In der russischen Grenzregion Kursk eskalieren die Kämpfe seit mehreren Tagen und zeigen eine alarmierende Intensität. Nach der unerwarteten Offensive der Ukrainer Anfang August, bei der sie fast 1000 Quadratkilometer Terrain zurückeroberten, schien es zunächst, als hätten die Fronten sich stabilisiert. Doch mit einem entschlossenen Gegenangriff hat Russland eine unvorhersehbare Dynamik entfesselt, die die Situation grundlegend verändern könnte.

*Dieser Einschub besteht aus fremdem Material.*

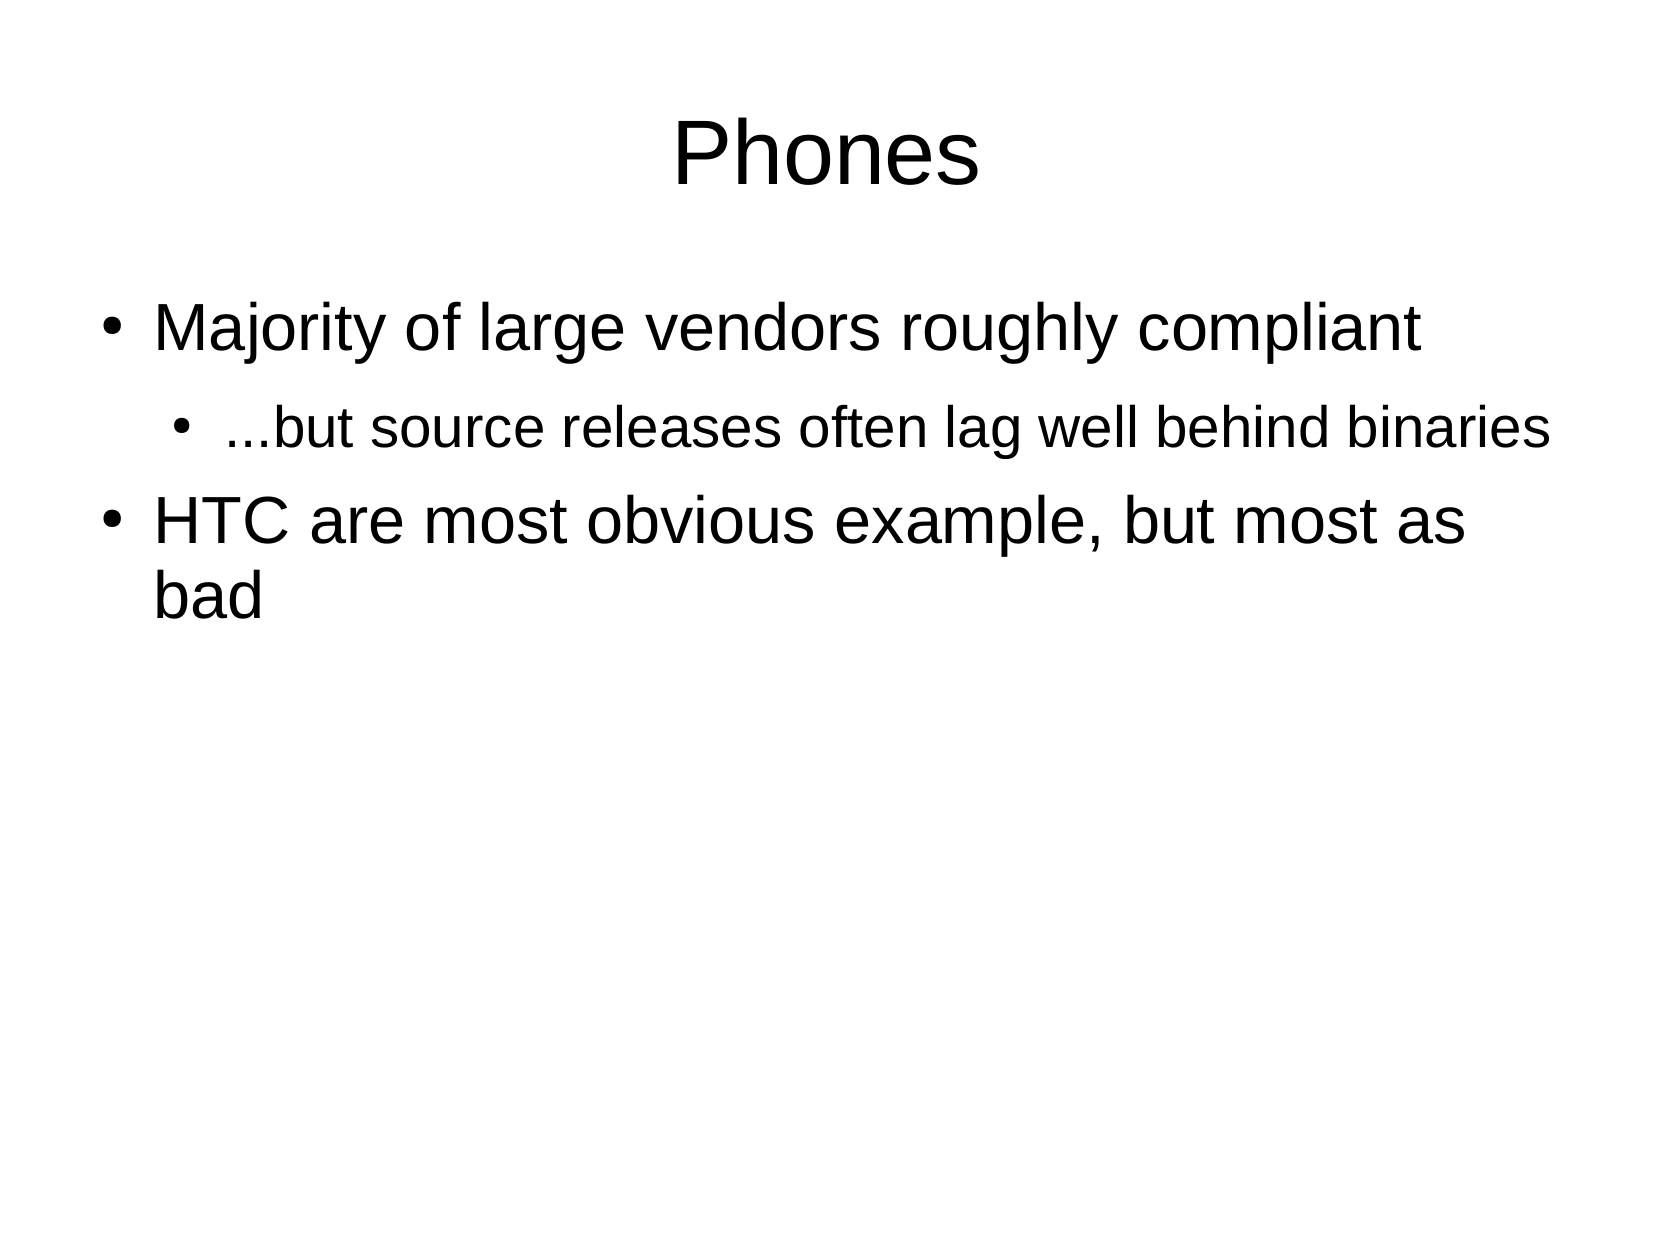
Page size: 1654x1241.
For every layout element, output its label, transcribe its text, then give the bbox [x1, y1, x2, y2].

list Majority of large vendors roughly compliant ...but source releases often lag well behind binaries HTC are most obvious example, but most as bad [82, 290, 1571, 1109]
title Phones [82, 49, 1571, 257]
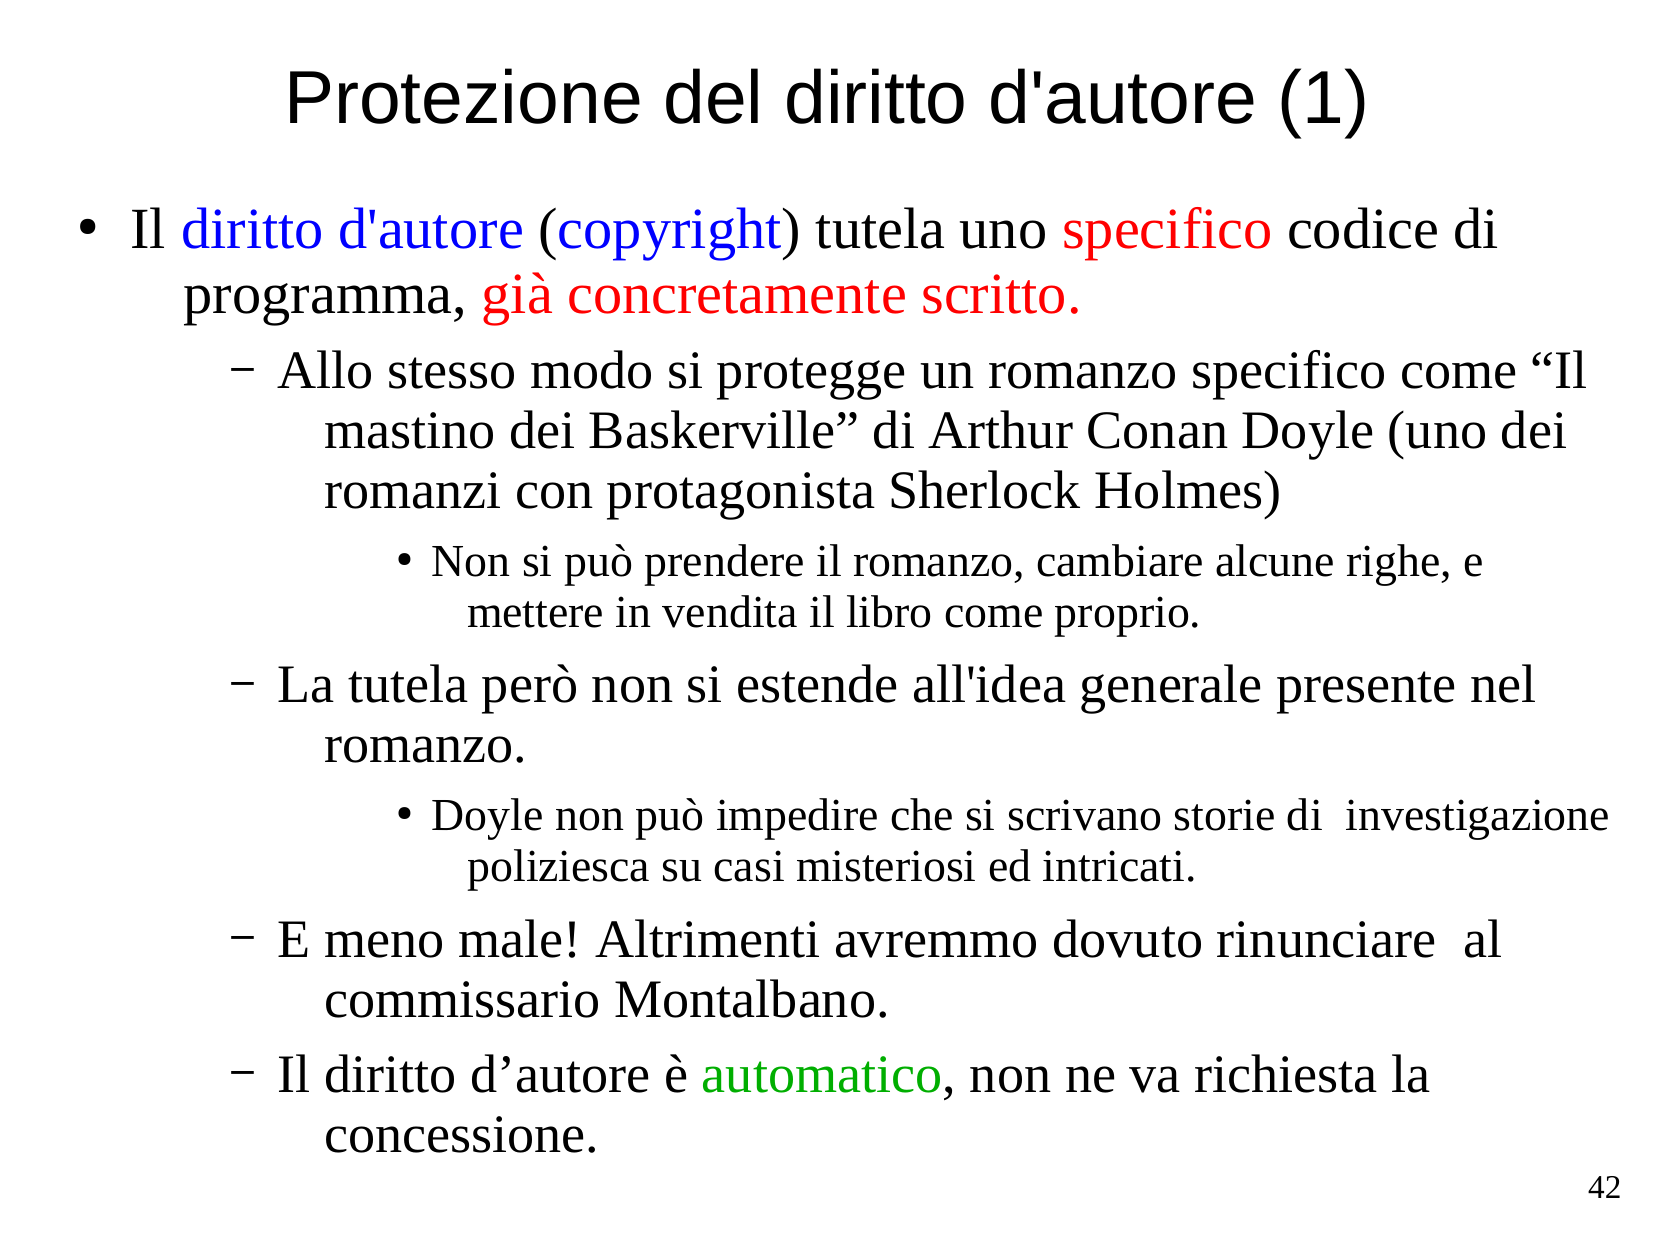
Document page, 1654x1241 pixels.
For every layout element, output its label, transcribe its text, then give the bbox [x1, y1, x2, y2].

list Il diritto d'autore (copyright) tutela uno specifico codice di programma, già concretamente scritto. Allo stesso modo si protegge un romanzo specifico come “Il mastino dei Baskerville” di Arthur Conan Doyle (uno dei romanzi con protagonista Sherlock Holmes) Non si può prendere il romanzo, cambiare alcune righe, e mettere in vendita il libro come proprio. La tutela però non si estende all'idea generale presente nel romanzo. Doyle non può impedire che si scrivano storie di investigazione poliziesca su casi misteriosi ed intricati. E meno male! Altrimenti avremmo dovuto rinunciare al commissario Montalbano. Il diritto d’autore è automatico, non ne va richiesta la concessione. [42, 196, 1612, 1187]
title Protezione del diritto d'autore (1) [37, 30, 1617, 166]
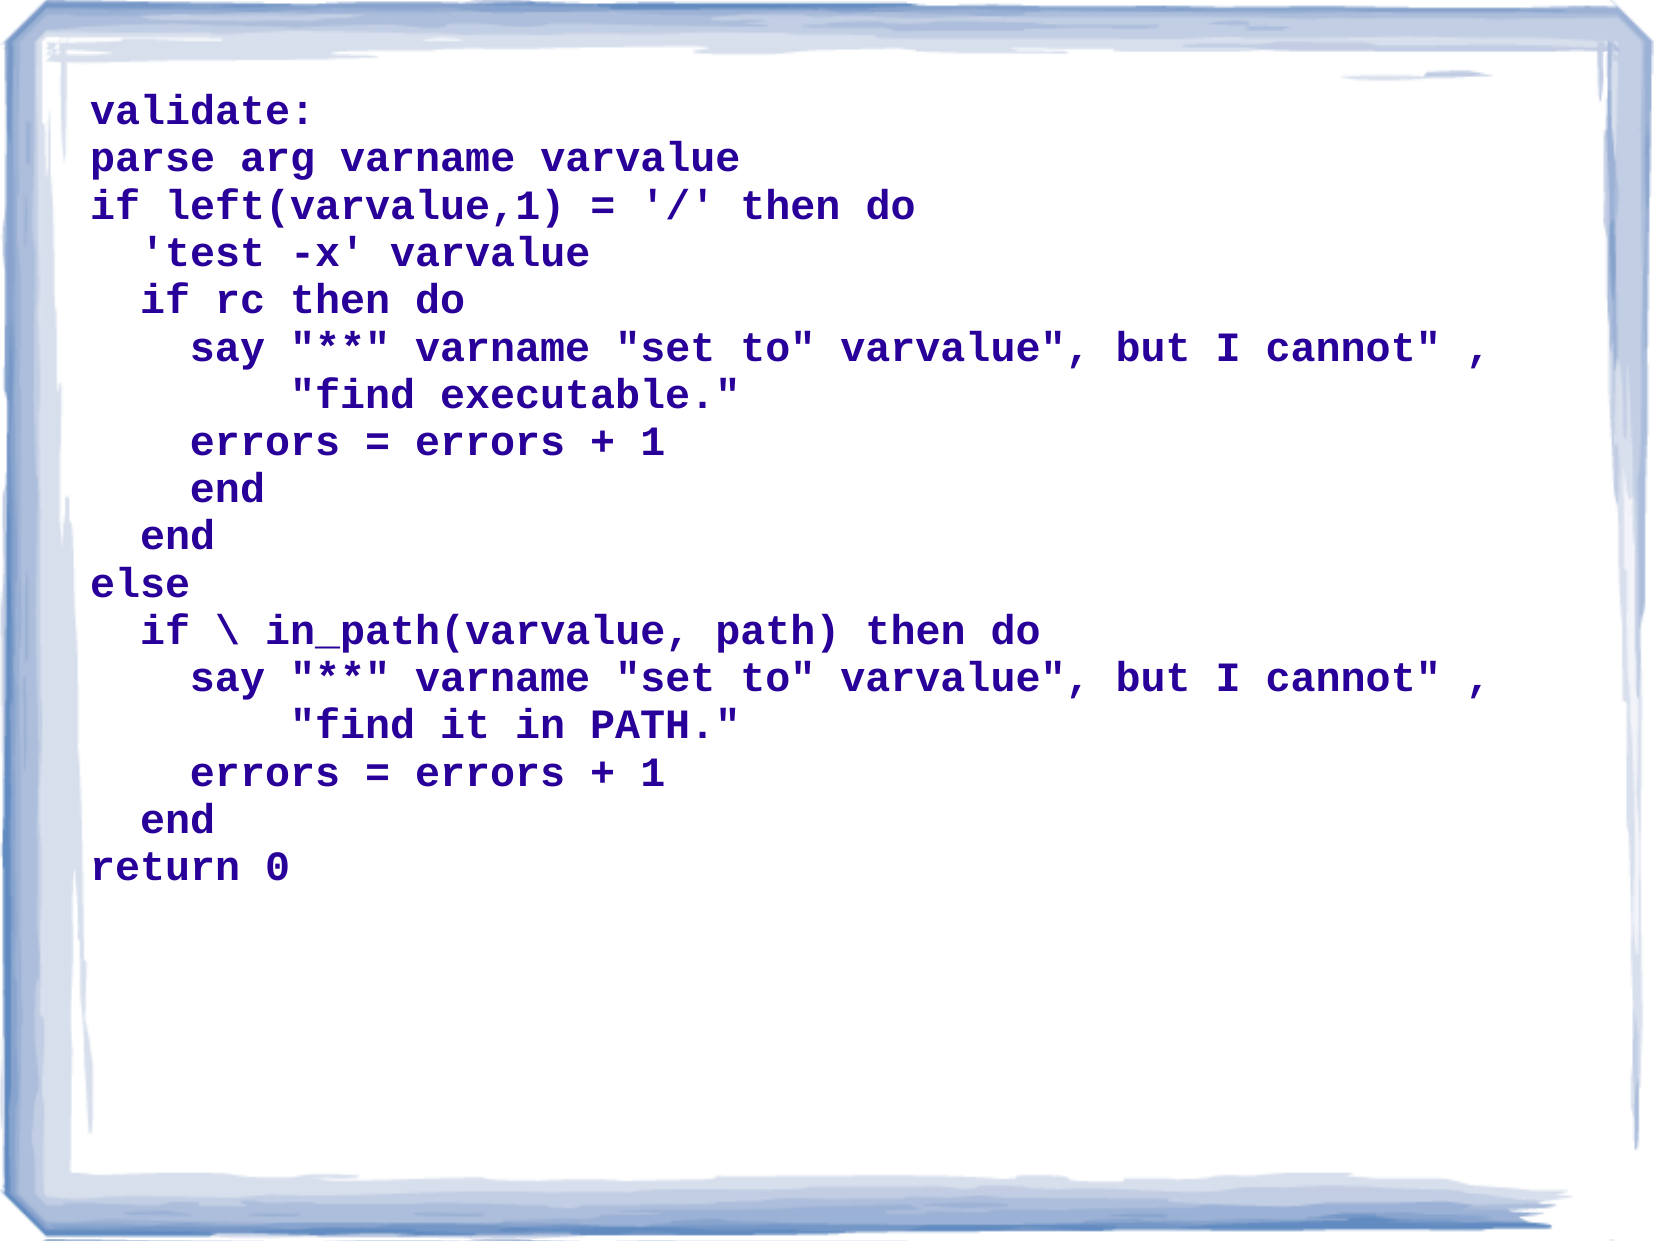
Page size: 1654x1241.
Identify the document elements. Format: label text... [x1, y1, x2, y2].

picture [0, 0, 1654, 1241]
text_box validate: parse arg varname varvalue if left(varvalue,1) = '/' then do 'test -x' varvalue if rc then do say "**" varname "set to" varvalue", but I cannot″ , ″find executable." errors = errors + 1 end end else if \ in_path(varvalue, path) then do say "**" varname "set to" varvalue", but I cannot″ , ″find it in PATH." errors = errors + 1 end return 0 [90, 90, 1591, 903]
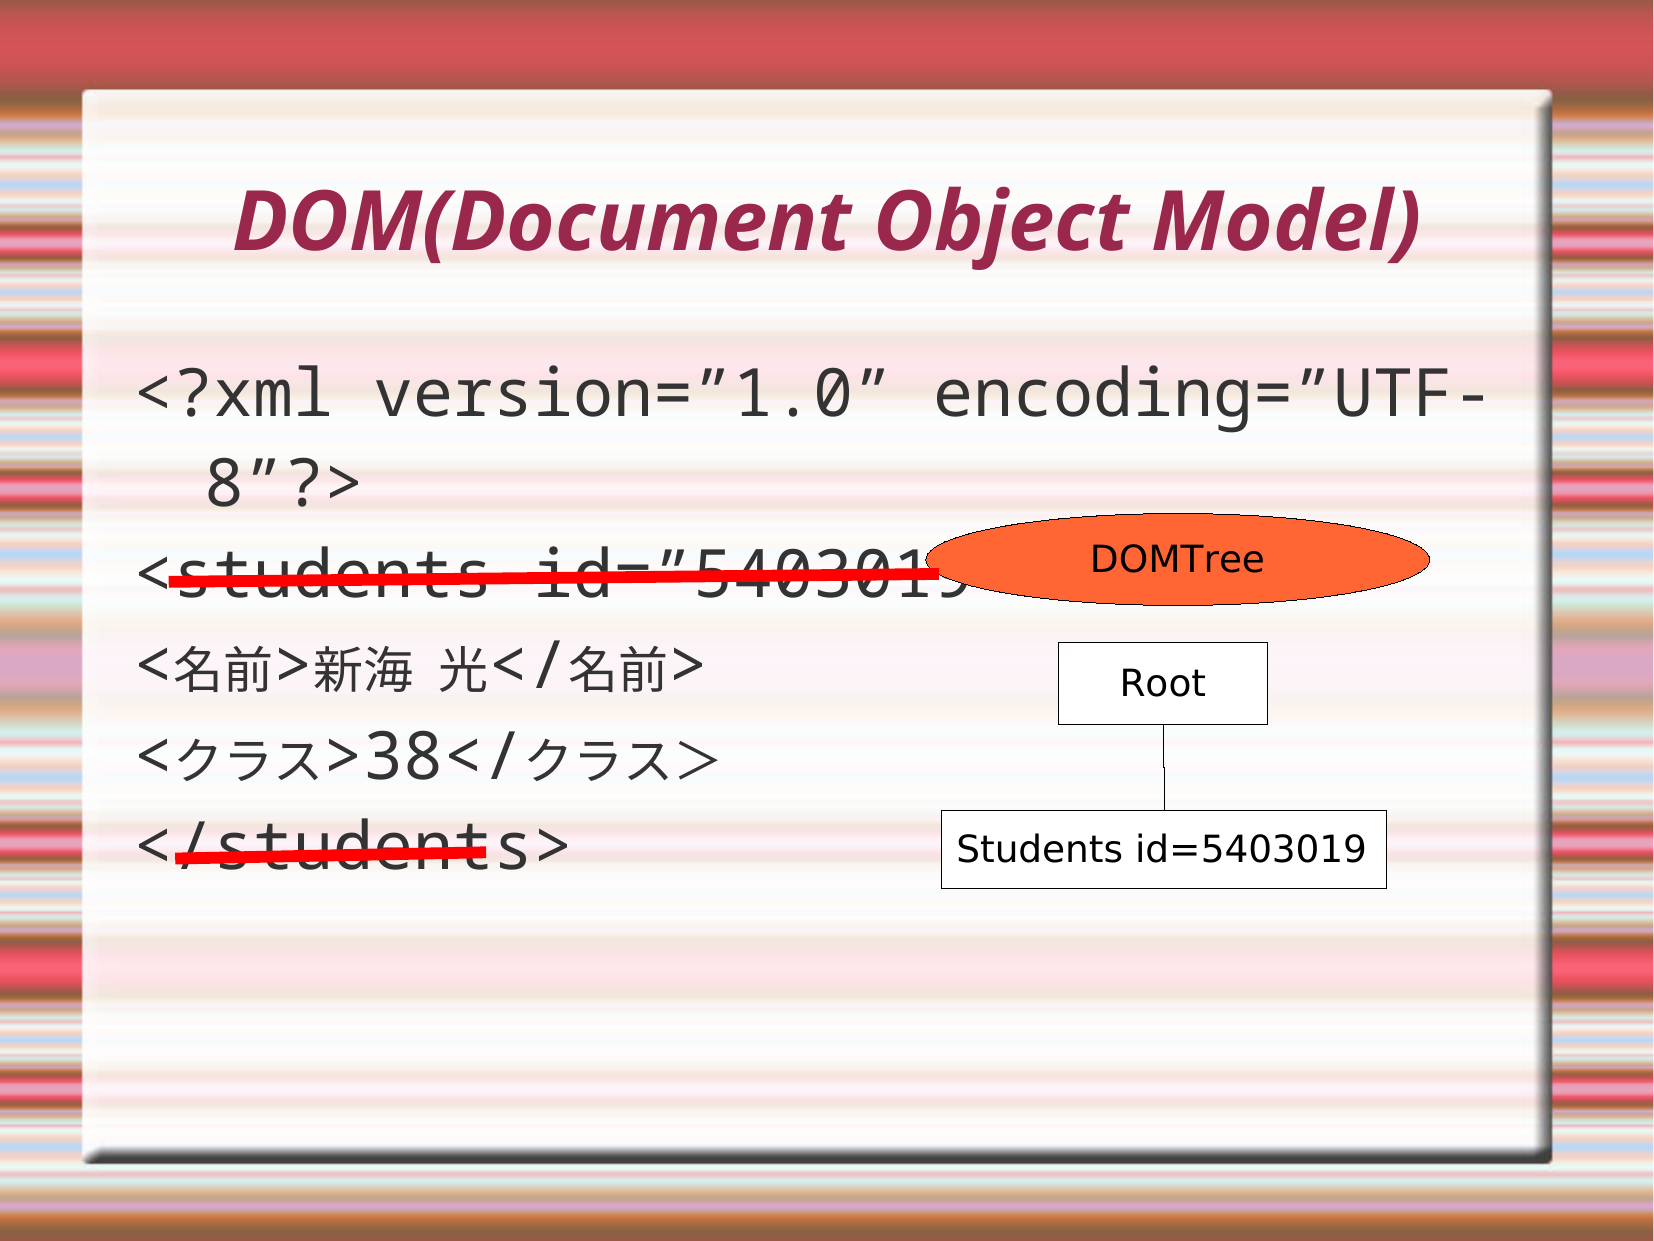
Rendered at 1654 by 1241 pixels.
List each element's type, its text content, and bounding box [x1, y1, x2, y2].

picture [0, 0, 1654, 1241]
list <?xml version=”1.0” encoding=”UTF-8”?> <students id=”5403019”> <名前>新海 光</名前> <クラス>38</クラス＞ </students> [121, 344, 1534, 1127]
text_box Root [1058, 642, 1268, 725]
text_box DOMTree [925, 513, 1430, 606]
text_box Students id=5403019 [941, 810, 1387, 889]
title DOM(Document Object Model) [121, 114, 1534, 322]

Am Mittwoch griffen russische mechanisierte Truppen ukrainische Stellungen nahe des Dorfes Snagost an, was darauf hindeutet, dass Moskau ernsthaft versucht, die ukrainischen Streitkräfte aus seinem Staatsgebiet zu vertreiben. Laut der Analysegruppe Deep State Map verlor die ukrainische Armee etwa 10 % des kontrollierten Gebiets, konnte jedoch ihre Linien stabilisieren. Trotzdem bleibt die Situation fragil, und viele Analysten sprechen von einer umkämpften Grauzone, die sich erheblich ausgeweitet hat.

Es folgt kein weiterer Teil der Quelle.